EXERCISE DESCRIPTION:
In the email below about shipping current Linux kernels, copy the passage starting with "BTW: I'm on" and going on through "end-user requests it.", word for word.

======== SELECTED EXCERPT ========

PLEASE TAKE ME OFF THE CC LIST.
BTW: I'm on holidays and won't be replying to email for a while.
Richard B. Johnson writes:
> On Sun, 9 Jan 2000, Alexander Viro wrote:
> [SNIPPED]
>
> > > that we provide source to the end-user, they required that we supply
> a
> > > "current" distribution of Linux if the end-user requests it.
> >
> > Oh. My. God. They are requiring you to do WHAT??? Do you mean that you
> > really ship 2.3.x to your customers? Arrggh. "Source" == "source of what
> > we are shipping". And not "anything that was written by other guys who
> > started from the same source". It's utter nonsense. _No_ license can
> > oblige you to include the modifications done by somebody else. Otherwise
> > you'ld have those drivers in the main tree, BTW - _that_ much should be
> > clear even for your LD.
> >
> > [snip]
> >
> > > The obvious solution, given these constraints, is that we just ignore
> > > all changes until shipping time, then attempt to compile with the latest
> > > distribution, fixing all the problems at once. However, we then end up
> > > shipping untested software which ends up being another problem. Checking
> > > to see if it "runs" isn't testing software in the cold cruel world of
> > > industry.
> >
> > You do realize that stability of the system doesn't exceed that of the
> > weakest link, don't you? You _are_ shipping untested software if you are
> > shipping 2.3.whatever + your drivers. It's called unstable for a good
> > reason. Ouch... OK, what if Linus will put a
> > pre-patch-2.3.39-dont-even-think-of-using-it-anywhere-near-your-data-3.gz
> > on ftp.kernel.org tomorrow? Will your LD require you to ship _that_? No?
> > Is the notion of 'untested software' completely alien to them?
> >
> > BTW, you could point them to Debian or RH - none of them ships the 2.3.x
> > in released versions _and_ it's not even the latest 2.2.x existing. Hell,
> > Debian 2.1 is shipped with 2.0 - switch to 2.2 is in potato (== Debian 2.2
> > to be). RH uses 2.2.12, AFAICS (with a lot of patches). And all of them
> > have darn good reasons to do so - stability being the first one. Is there
> > any chance to get your legal folks talking with RH lawyers? Or Caldera, or
> > Corel ones...
> >
> > > So, presently, I have 13 drivers I have to keep "current". Yesterday
> > > they all got broken again. A week before, half of them were broken
> > > because somebody didn't like a variable name!
> >
> > Which might mean that repository of pointers to 3rd-party drivers (along
> > with the contact info) might be Good Thing(tm).

======== STUDY MATERIAL ========

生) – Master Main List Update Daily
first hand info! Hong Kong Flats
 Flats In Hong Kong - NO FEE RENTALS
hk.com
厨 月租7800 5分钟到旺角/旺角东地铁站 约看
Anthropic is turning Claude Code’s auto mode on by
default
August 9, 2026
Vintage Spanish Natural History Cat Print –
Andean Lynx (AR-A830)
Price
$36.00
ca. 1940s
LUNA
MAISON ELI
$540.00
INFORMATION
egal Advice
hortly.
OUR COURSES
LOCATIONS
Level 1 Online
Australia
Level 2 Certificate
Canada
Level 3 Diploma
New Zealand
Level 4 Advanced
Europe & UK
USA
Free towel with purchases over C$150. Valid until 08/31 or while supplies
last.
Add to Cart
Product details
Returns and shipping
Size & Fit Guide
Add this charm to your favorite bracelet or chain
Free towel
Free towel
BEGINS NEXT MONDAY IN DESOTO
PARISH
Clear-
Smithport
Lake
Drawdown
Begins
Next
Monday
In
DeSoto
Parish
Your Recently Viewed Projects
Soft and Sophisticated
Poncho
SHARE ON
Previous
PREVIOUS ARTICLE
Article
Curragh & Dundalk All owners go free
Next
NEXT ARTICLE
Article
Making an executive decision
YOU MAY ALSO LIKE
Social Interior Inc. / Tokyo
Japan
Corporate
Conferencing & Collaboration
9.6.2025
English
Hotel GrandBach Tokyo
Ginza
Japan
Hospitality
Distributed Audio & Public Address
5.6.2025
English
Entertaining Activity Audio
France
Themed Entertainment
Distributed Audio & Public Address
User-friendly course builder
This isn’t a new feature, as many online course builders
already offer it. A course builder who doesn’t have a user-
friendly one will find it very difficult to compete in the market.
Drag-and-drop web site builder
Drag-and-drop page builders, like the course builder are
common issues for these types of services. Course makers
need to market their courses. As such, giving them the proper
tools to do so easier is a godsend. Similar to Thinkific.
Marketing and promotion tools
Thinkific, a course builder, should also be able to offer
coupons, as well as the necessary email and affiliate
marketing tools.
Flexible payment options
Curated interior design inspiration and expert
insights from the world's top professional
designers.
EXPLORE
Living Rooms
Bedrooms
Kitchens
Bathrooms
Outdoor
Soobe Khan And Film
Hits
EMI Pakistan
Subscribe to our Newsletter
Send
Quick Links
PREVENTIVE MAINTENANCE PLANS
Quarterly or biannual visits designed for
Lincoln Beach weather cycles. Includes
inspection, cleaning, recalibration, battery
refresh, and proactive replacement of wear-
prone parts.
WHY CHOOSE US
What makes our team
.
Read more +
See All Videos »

========

EXERCISE ANSWER:
BTW: I'm on holidays and won't be replying to email for a while.
Richard B. Johnson writes:
> On Sun, 9 Jan 2000, Alexander Viro wrote:
> [SNIPPED]
>
> > > that we provide source to the end-user, they required that we supply
> a
> > > "current" distribution of Linux if the end-user requests it.